A robotic helping-hand
Life in space can be tough for humans, but robots can be built to deal better with the harsh environment. ESA has a long history of developing robots to explore Mars, including several rovers. Nowadays, robotics is entering a new era in which it works more closely with humans.
Some activities are particularly difficult for astronauts, for example spacesuit gloves make it hard to perform dextrous tasks. The ADAH (Astronaut Dexterous Artificial Hand) study investigated two scenarios to improve this: one where a robotic system supports or augments grasping and manipulation capabilities, and one where a robotic hand replaces the astronaut hand entirely. In the latter case, the astronaut would operate the robotic hand from inside a spacecraft. ESA have now developed several robotic hand prototypes, and have even designed “haptic feedback” robots, where an astronaut controls a robot using a joystick or arm exoskeleton, feeling the force on the robotic hand through this piece of equipment.

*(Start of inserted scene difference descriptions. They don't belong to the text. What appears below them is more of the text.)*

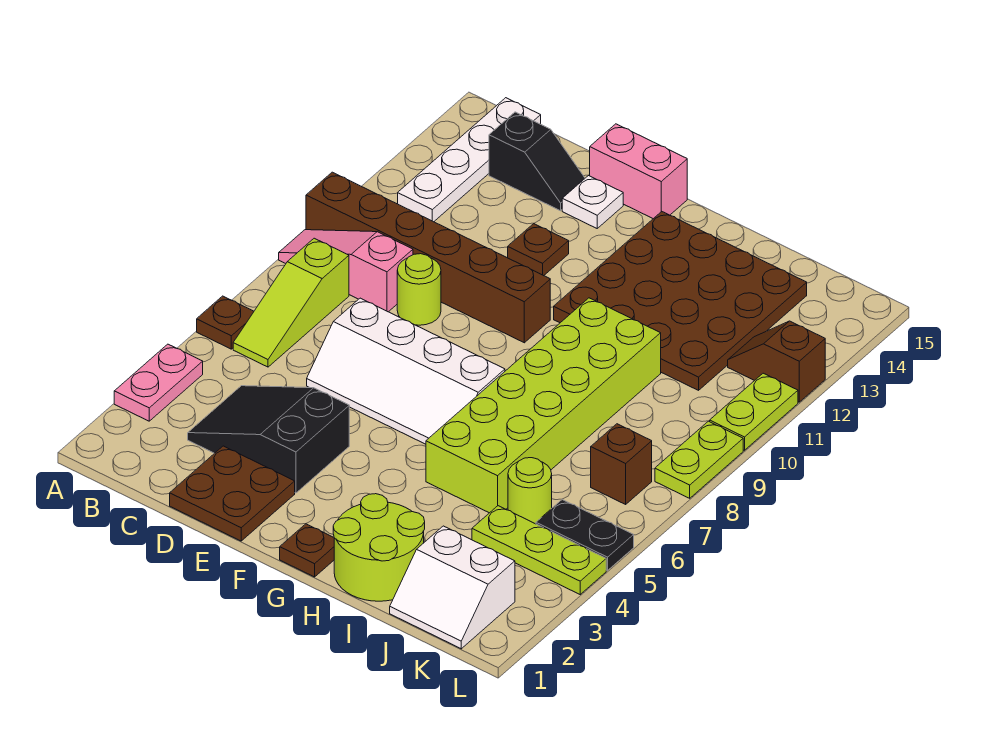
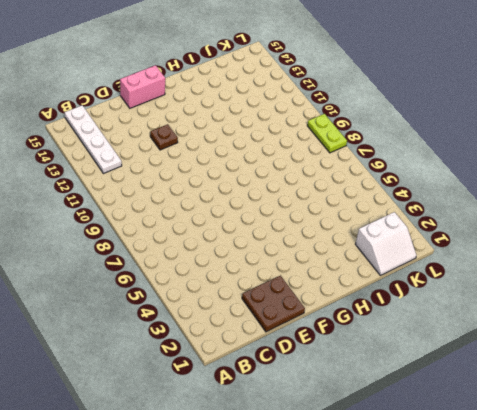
none -> pink 1x2 plate [114,344,203,421]
none -> brown 1x1 plate [197,296,254,349]
none -> pink 1x3 slope [279,230,413,312]

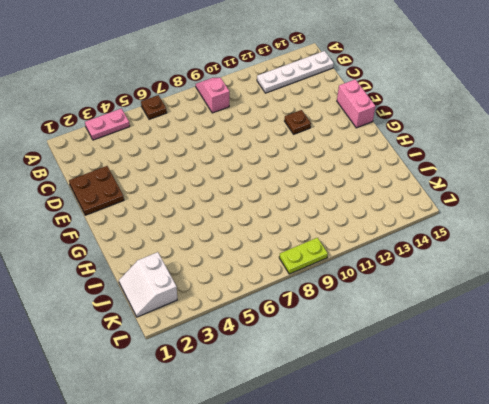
pink 1x2 slope [196,78,229,113] -> pink 1x3 slope [279,230,413,312]
none -> brown 1x6 brick [306,172,550,343]
none -> lime 1x3 slope [233,238,349,367]
none -> black 2x3 slope [188,386,349,493]

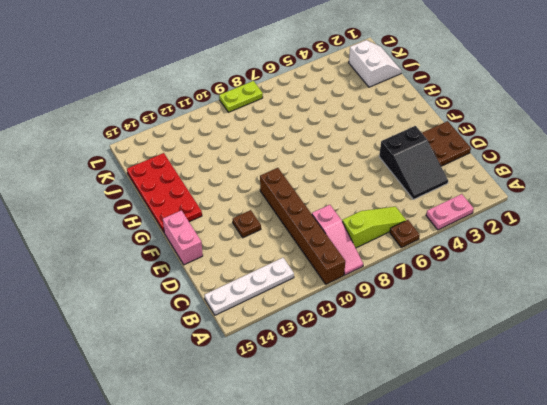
red 2x4 plate [127,153,202,232] -> brown 4x4 plate [554,212,807,390]
none -> black 1x2 slope [489,112,585,211]
none -> white 2x4 slope [307,298,505,444]
none -> lime 1x1 round brick [397,254,441,325]

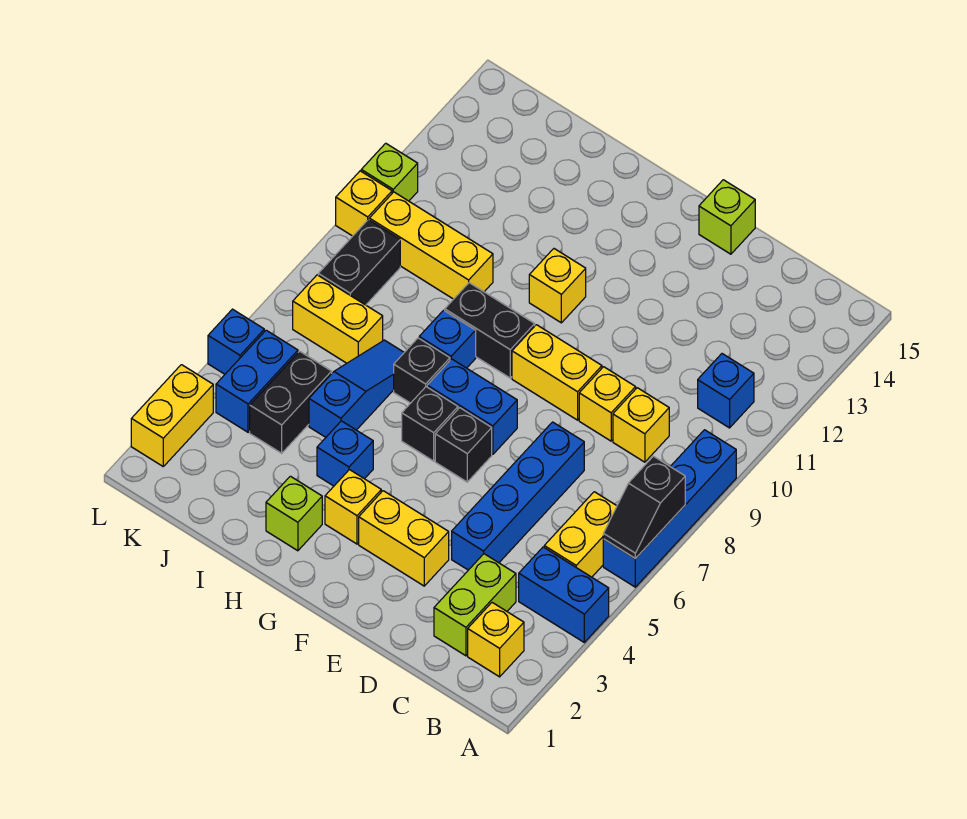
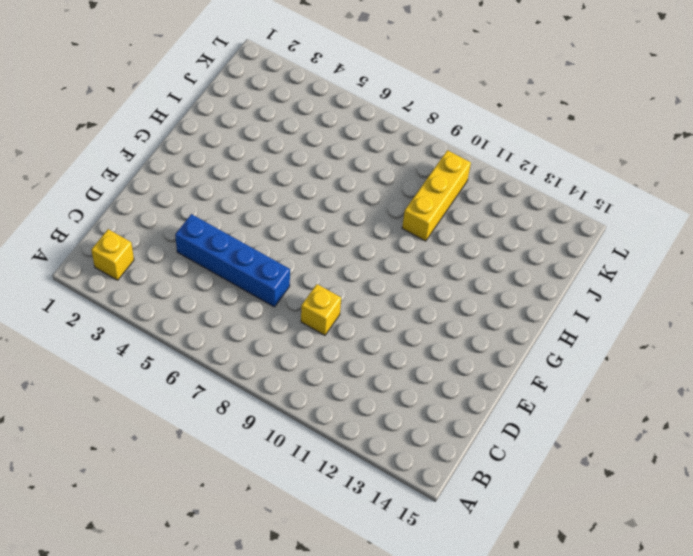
none -> blue 1x2 brick [519,547,609,642]
none -> blue 1x4 brick [603,430,736,587]
none -> yellow 1x2 brick [544,492,617,577]
none -> blue 1x1 brick [698,354,754,428]

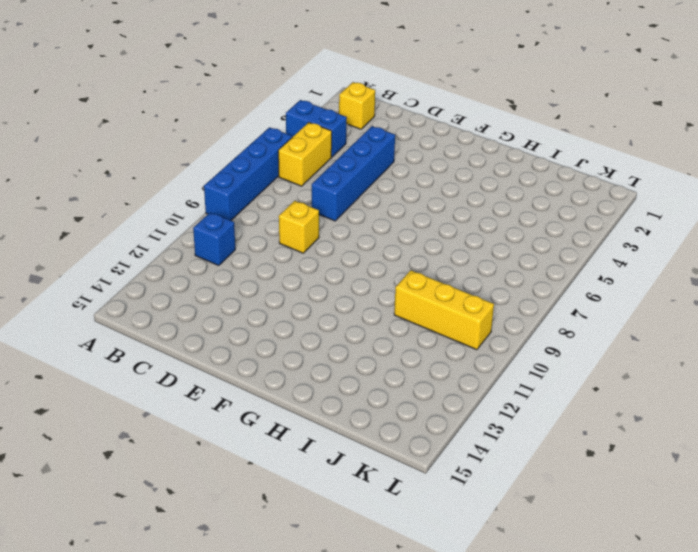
none -> lime 1x2 brick [434,554,516,656]
none -> yellow 1x1 brick [613,388,669,462]
none -> yellow 1x2 brick [359,491,449,586]
none -> yellow 1x2 brick [512,325,602,420]

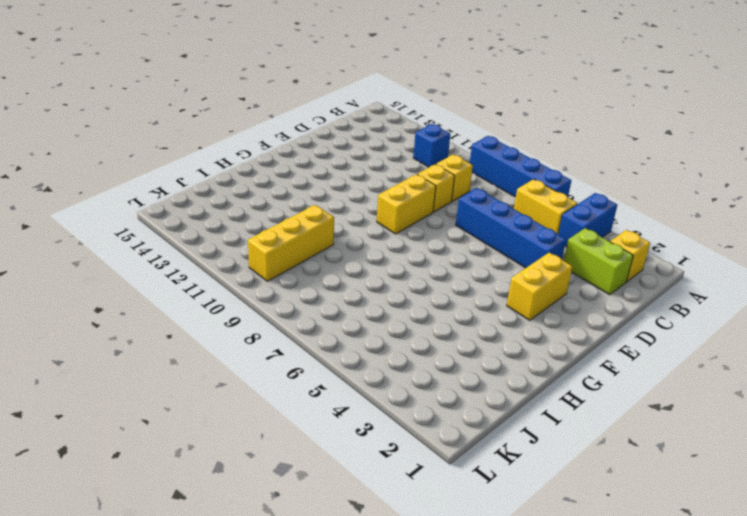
none -> lime 1x1 brick [699,180,755,254]
none -> black 1x1 brick [435,408,492,482]
none -> blue 1x2 brick [427,359,517,454]
none -> yellow 1x1 brick [325,470,381,544]

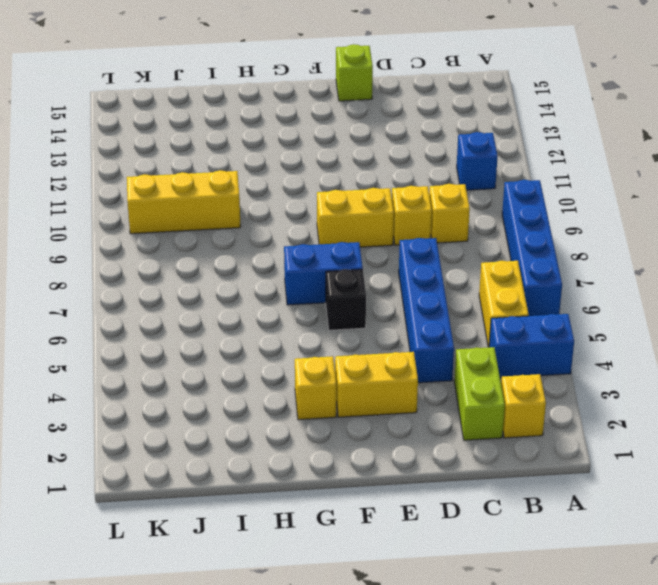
none -> black 1x1 brick [402,387,458,461]
none -> black 1x2 brick [445,283,535,378]
none -> yellow 1x1 brick [529,249,586,323]
none -> lime 1x1 brick [266,476,322,551]

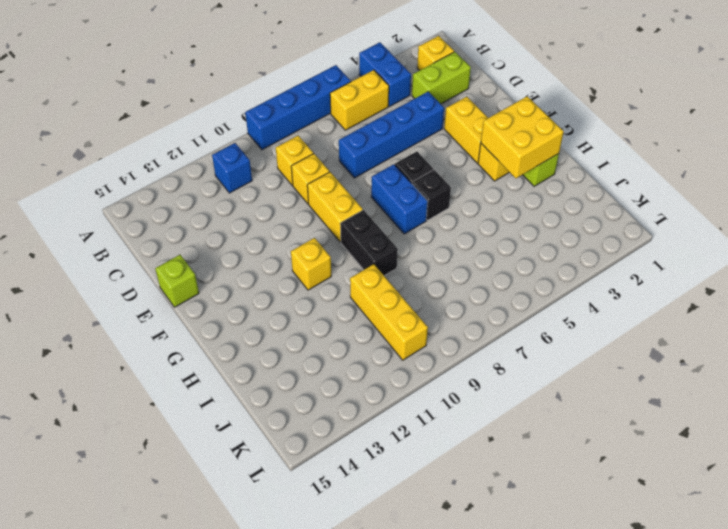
yellow 2x2 brick [481,96,564,178] -> none
none -> blue 1x1 brick [317,421,373,486]
none -> black 1x1 brick [394,338,450,403]
none -> blue 1x1 brick [419,310,476,368]
none -> blue 1x3 slope [309,340,404,437]

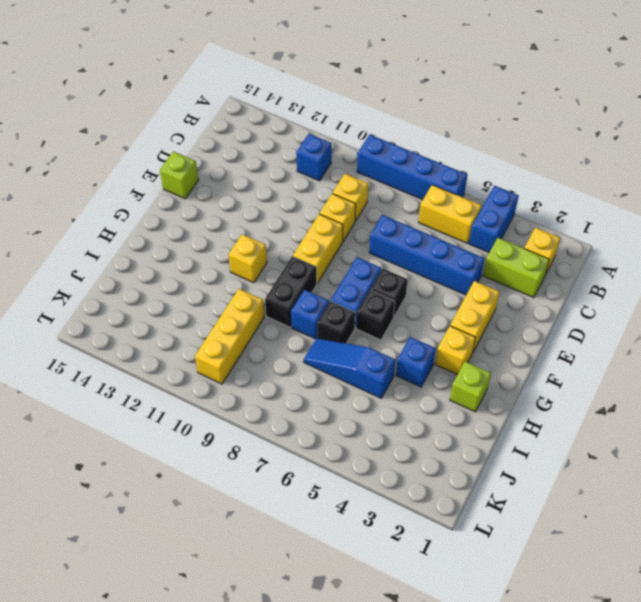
none -> black 1x2 brick [250,351,332,453]
none -> yellow 1x2 brick [293,275,383,363]
none -> blue 1x2 brick [216,330,298,432]
none -> black 1x2 brick [318,220,400,305]

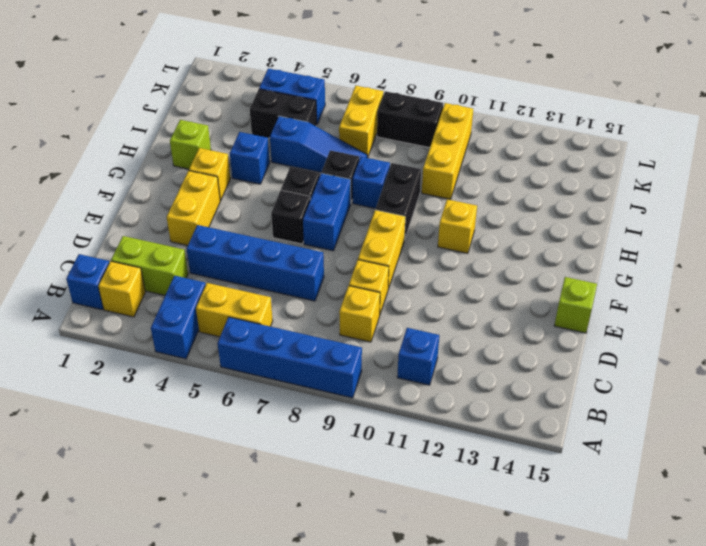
blue 1x1 brick [66,254,109,310] -> blue 1x1 brick moved to [208,309,264,374]
none -> yellow 1x2 brick [131,365,213,466]
none -> yellow 1x1 brick [336,171,392,236]
none -> lime 1x1 brick [361,143,418,201]
none -> black 1x2 slope [603,456,685,559]

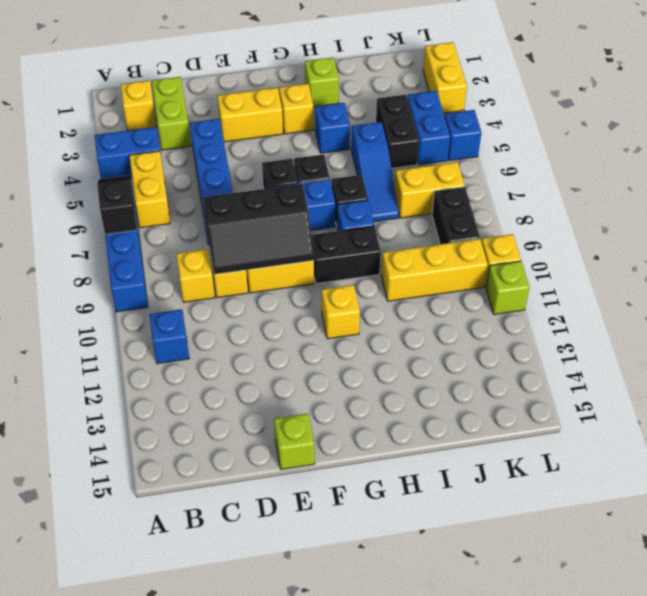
black 2x3 slope [203,184,314,274] -> none

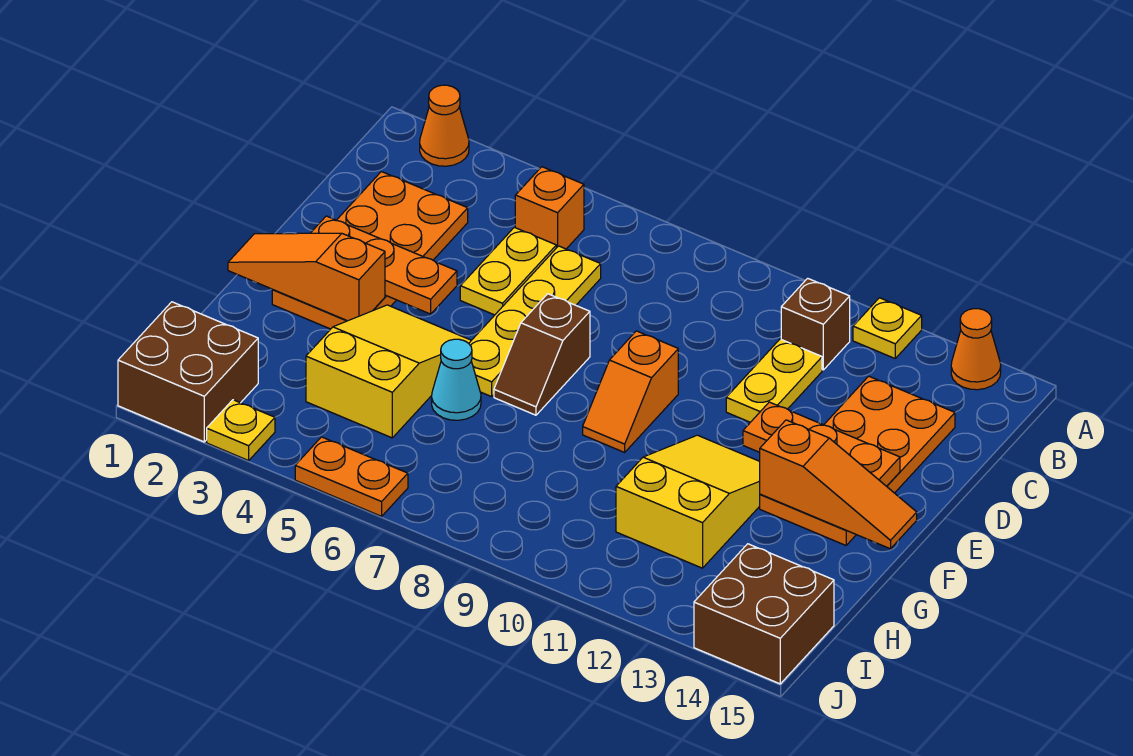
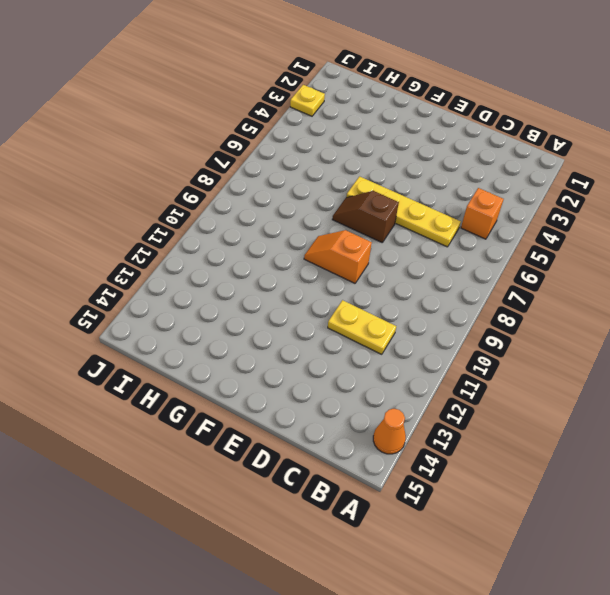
none -> orange 1x1 cone [420,85,469,166]
none -> yellow 1x1 plate [853,298,922,358]
none -> brown 1x1 brick [781,278,850,370]

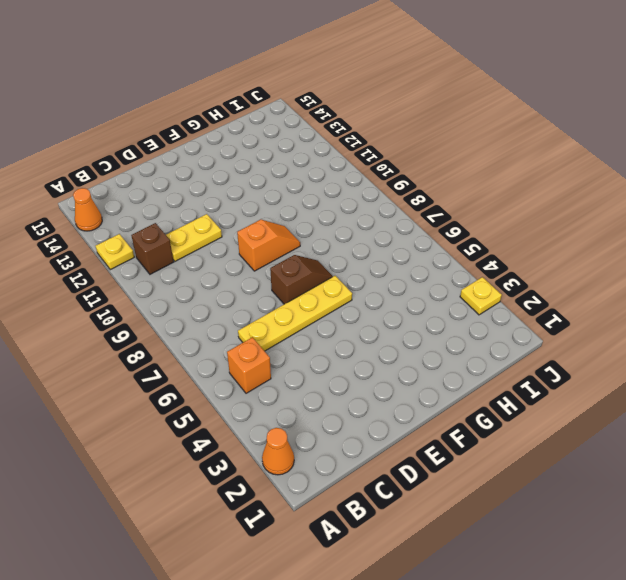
none -> orange 2x4 plate [272,172,468,329]
none -> yellow 1x2 plate [460,227,556,315]
none -> orange 2x4 plate [760,376,955,545]

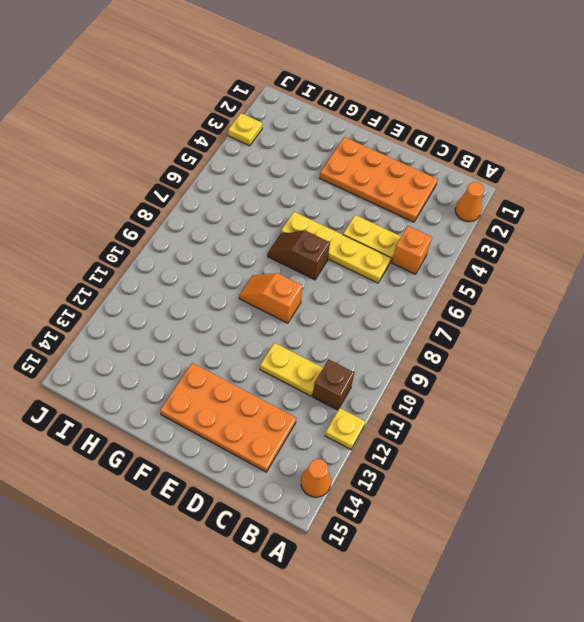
none -> yellow 2x3 slope [306,305,471,438]
none -> yellow 2x3 slope [616,435,760,568]
none -> cyan 1x1 cone [432,339,481,420]

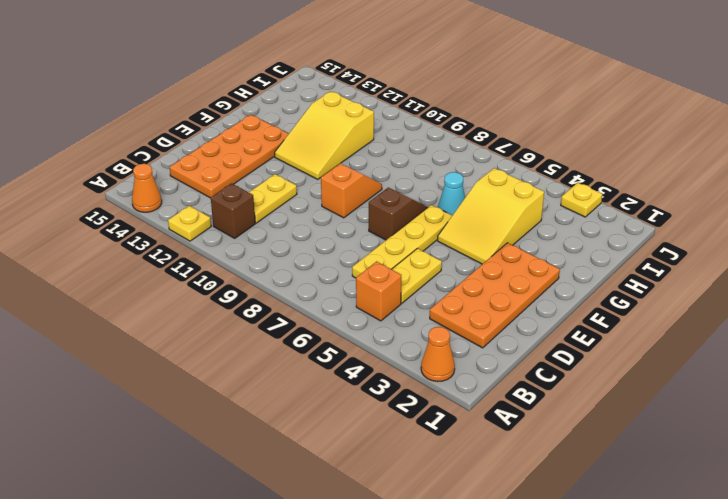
none -> brown 2x2 brick [118,302,258,442]
none -> brown 2x2 brick [694,544,834,684]
none -> orange 1x2 plate [295,437,408,516]

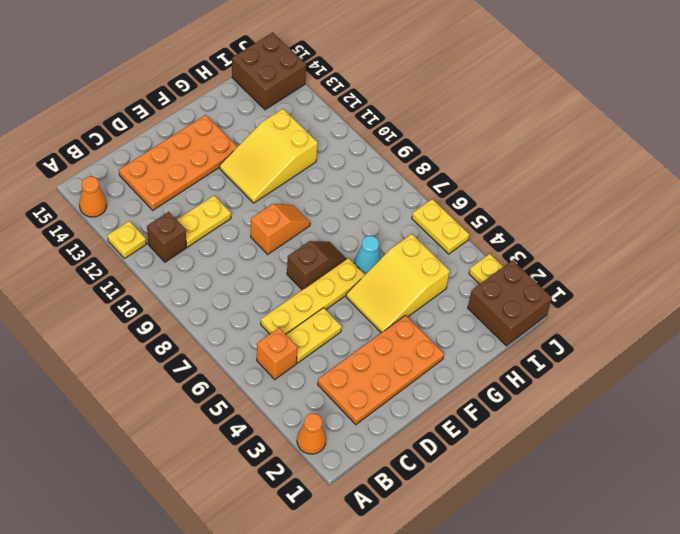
yellow 1x2 plate [412,199,469,254] -> orange 1x2 plate [295,437,408,516]
none -> orange 1x3 plate [311,216,457,314]
none -> orange 1x3 plate [743,402,900,486]
none -> orange 1x3 slope [228,233,385,321]

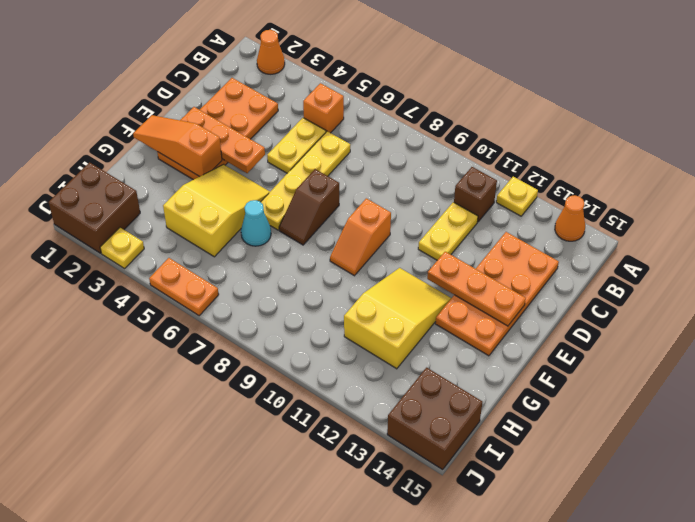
none -> orange 1x3 slope [760,420,917,549]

Other robots can move around the surface of planetary bodies and collect data that would be time-consuming and tiring for an astronaut. The Discovery study Lunar Volatile Resources Analysis Package (L-VRAP) defined an instrument for the first European Lunar Lander to detect, identify, quantify and characterise volatiles in the lunar soil and atmosphere. Creating a robot to do such a repetitive job allows an astronaut to focus on work that requires human levels of intelligence.
The technology that exists today could easily take us to the Moon and beyond, but it is studies like those carried out under the Discovery and Preparation Programme that will make a trip resourceful, sustainable and productive.